Uniquement en droit social et pour des instutionnels (société, association, etc.), un abonnement mensuel peut être conclu, généralement entre 200 € TTC (effectifs de moins de 11 salariés) à 500 € TTC (effectifs de plus de 100 salariés).
A ces honoraires de diligences vient s'ajouter le cas échéant un honoraire de résultat, uniquement en cas de résultat chiffrable et positif pour le client.

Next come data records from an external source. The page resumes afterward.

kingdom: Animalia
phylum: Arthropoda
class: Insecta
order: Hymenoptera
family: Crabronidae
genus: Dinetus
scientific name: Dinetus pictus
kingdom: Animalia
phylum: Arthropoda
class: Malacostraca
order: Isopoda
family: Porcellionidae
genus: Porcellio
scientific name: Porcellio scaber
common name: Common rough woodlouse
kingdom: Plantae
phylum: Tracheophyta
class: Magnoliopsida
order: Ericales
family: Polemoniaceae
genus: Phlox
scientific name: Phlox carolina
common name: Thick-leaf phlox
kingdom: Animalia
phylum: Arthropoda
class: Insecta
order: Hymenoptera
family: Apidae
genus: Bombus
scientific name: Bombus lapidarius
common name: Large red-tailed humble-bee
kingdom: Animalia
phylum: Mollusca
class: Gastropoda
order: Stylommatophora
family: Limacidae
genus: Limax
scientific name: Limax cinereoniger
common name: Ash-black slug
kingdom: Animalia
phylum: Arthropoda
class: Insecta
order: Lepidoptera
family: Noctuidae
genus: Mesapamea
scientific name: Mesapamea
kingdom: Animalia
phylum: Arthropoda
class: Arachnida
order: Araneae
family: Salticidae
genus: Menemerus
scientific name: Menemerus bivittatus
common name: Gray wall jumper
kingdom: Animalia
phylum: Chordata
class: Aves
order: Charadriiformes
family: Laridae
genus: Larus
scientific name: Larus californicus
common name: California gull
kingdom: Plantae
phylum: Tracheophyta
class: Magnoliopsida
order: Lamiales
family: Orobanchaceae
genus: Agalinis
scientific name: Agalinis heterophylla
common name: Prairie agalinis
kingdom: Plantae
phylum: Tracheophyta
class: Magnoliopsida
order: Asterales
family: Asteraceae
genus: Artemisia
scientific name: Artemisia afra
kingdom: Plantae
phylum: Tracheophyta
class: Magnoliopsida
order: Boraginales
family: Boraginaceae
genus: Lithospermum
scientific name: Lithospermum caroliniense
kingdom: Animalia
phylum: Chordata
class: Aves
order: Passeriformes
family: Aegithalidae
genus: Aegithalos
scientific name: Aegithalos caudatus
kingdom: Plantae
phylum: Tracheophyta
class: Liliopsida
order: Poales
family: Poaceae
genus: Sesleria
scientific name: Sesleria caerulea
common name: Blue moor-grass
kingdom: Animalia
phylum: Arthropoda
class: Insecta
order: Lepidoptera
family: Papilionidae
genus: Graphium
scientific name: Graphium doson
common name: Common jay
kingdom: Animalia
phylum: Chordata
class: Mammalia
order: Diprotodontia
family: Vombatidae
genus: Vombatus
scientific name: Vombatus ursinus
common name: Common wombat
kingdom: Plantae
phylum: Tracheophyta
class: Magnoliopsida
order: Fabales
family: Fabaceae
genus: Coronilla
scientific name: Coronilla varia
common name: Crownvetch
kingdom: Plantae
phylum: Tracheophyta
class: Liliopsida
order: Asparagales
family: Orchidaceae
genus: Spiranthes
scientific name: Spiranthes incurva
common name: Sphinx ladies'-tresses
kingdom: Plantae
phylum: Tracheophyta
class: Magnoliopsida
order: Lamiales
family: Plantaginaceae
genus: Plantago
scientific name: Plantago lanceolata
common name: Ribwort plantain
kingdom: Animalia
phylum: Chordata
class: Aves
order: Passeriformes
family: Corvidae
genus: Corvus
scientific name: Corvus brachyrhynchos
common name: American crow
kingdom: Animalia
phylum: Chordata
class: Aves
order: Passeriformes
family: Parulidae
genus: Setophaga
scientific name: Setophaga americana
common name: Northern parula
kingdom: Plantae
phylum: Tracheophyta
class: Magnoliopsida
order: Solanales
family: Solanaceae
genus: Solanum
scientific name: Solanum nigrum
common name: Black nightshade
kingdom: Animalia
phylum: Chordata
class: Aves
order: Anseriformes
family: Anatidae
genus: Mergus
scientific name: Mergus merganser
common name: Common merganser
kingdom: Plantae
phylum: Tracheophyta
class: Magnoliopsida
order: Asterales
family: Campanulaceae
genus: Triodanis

Cet honoraire de résultat est établi selon la grille suivante :
- entre 0 et 150 € : 34 % du résultat
- entre 151 et 1 500 € : 10 %
- entre 1 501 et 15 000 € : 7 %
- entre 15 001 et 150 000 € : 3 %
- au-delà de 150 001 € : 1 %
En tout état de cause, quelque soit le mode d'honoraire choisi, une facture détaillée et un récapitulatif chiffré des diligences de l'avocat sont remis au client lors de la facturation, pour une transparence parfaite.
Sauf circonstances exceptionnelles dont justifierait le client, une première provision est sollicitée avant toute démarche du Cabinet, proportionnelle à la rémunération finale fixée ou prévisible.
En cas de difficulté, des délais et des échelonnements de paiements peuvent toujours être consentis.